Las Minas del Rey salomón
Las Minas del Rey salomón No obstante, seguimos avanzando hasta que llegamos al borde de una vasta excavación circular de inclinadas paredes, con trescientos pies de profundidad y media milla de contorno, situada precisamente entre nosotros y el pico central.
—¿Saben ustedes lo que es esto? —pregunté a sir Enrique y a Good, quienes miraban con asombro la profunda sima, abierta a sus pies.
Ambos hicieron un movimiento negativo con sus cabezas.

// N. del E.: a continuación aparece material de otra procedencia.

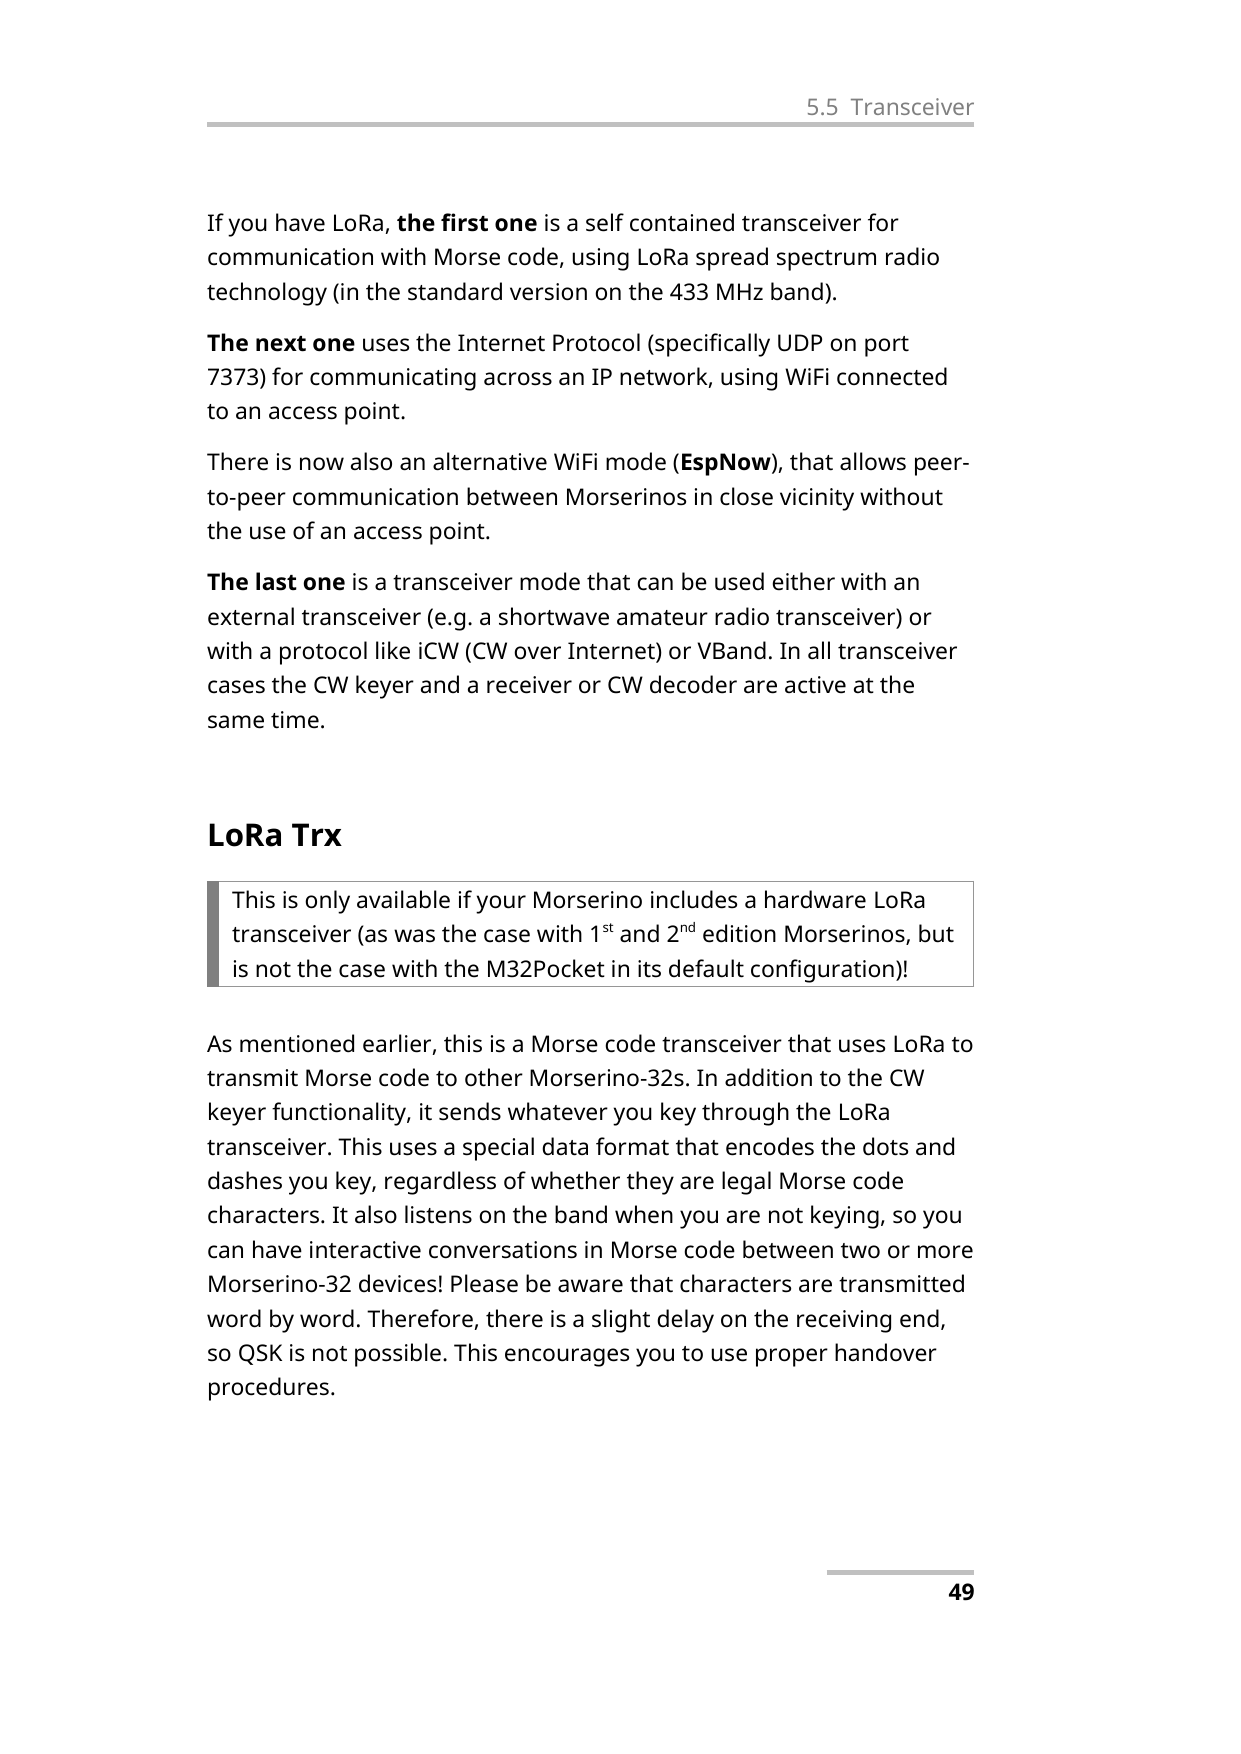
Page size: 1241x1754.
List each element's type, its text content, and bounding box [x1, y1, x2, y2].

—Vamos, se conoce que ustedes no han visto las minas de diamantes en Kimberley. No cabe duda, ésta es la mina de diamantes de Salomón, y si no, mirad allí —dije señalando a la endurecida arcilla azul que aún se percibía entre las hierbas y plantas que cubrían las paredes del pozo— la formación del terreno aquí es la misma del indicado lugar. Apuesto cualquier cosa a que si bajamos al fondo del pozo, encontraremos «cañutos» de un conglomerado jabonoso. Ved también allí, indicando las desgastadas superficies, de varias rocas cortadas en forma de losas y colocadas en un sitio de suave pendiente y bajo el nivel de un canal de agua, abierta en la roca, si esos artesones no se han empleado como lavaderos, yo soy holandés.